Use the videos found on the Encyclopedia of Recreational Diving DVD-ROM to show students how tanks and wetsuits are made. Or use the new Equipment Specialist course material for Android and iOS tablets.

Include care and feeding for your diver’s equipment
. Dive equipment’s biggest enemy is lack of care. By showing students how to properly clean their BCDs, regulators, wet and dry suits, they’ll have fewer equipment errors and malfunctions and the gear will last longer.

Help each diver put together a personal custom save-a-dive kit. Stock up on o-rings, bass picks, fin and mask straps, water proof boxes, LP and HP port plugs and anything else students may want in a kit.

I have done many equipment courses over the years and many people say it’s was one of the most informative courses they have ever taken (and I sell lots of gear to boot). Not to mention you get to show off every piece of dive gear that you have hiding in your garage, truck, closet and dive center that is known to man. Have fun!


  • Teaching materials: Equipment Specialist instructor outline (70220) and Encyclopedia of Recreational Diving Multimedia (70833) or Equipment Specialist Touch (call your sales rep to order).
  • Recommended student materials: The Encyclopedia of Recreational Diving or Equipment Specialist Touch (call your sales rep to order).
  • Stock up on products that you’ll be showcasing in class (Mirazyme, dive lights, spare parts kit, mutli-tools, gear clips, etc).
  • Create student handouts such as: an equipment maintenance log, equipment wish list, dive travel checklist, etc.
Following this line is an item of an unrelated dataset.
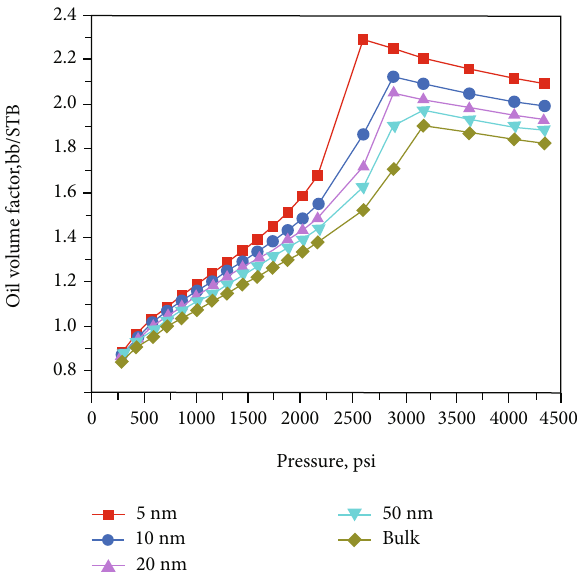
Figure 15: Oil viscosity of the Bakken tight oil versus pressure at various pore radii at T = 230 °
Invite new divers who have not yet purchased equipment.
Many divers are overwhelmed by the wide selection of dive gear on the market. The Equipment Specialist course gives you the chance to counsel them on a gear purchase and why they should buy from you and not their trusty computer at home.
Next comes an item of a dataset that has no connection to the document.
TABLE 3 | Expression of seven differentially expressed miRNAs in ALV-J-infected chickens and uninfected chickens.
Invite Divemaster candidates and aspiring Master Scuba Divers.
Divemasters should be familiar with the type of gear you carry and how to complete basic repairs. Taking the Equipment Specialist course is not required by PADI standards, but some dive shops require it as part of their Divemaster curriculum. Additionally, the Equipment Specialist course counts towards the Master Scuba Diver rating.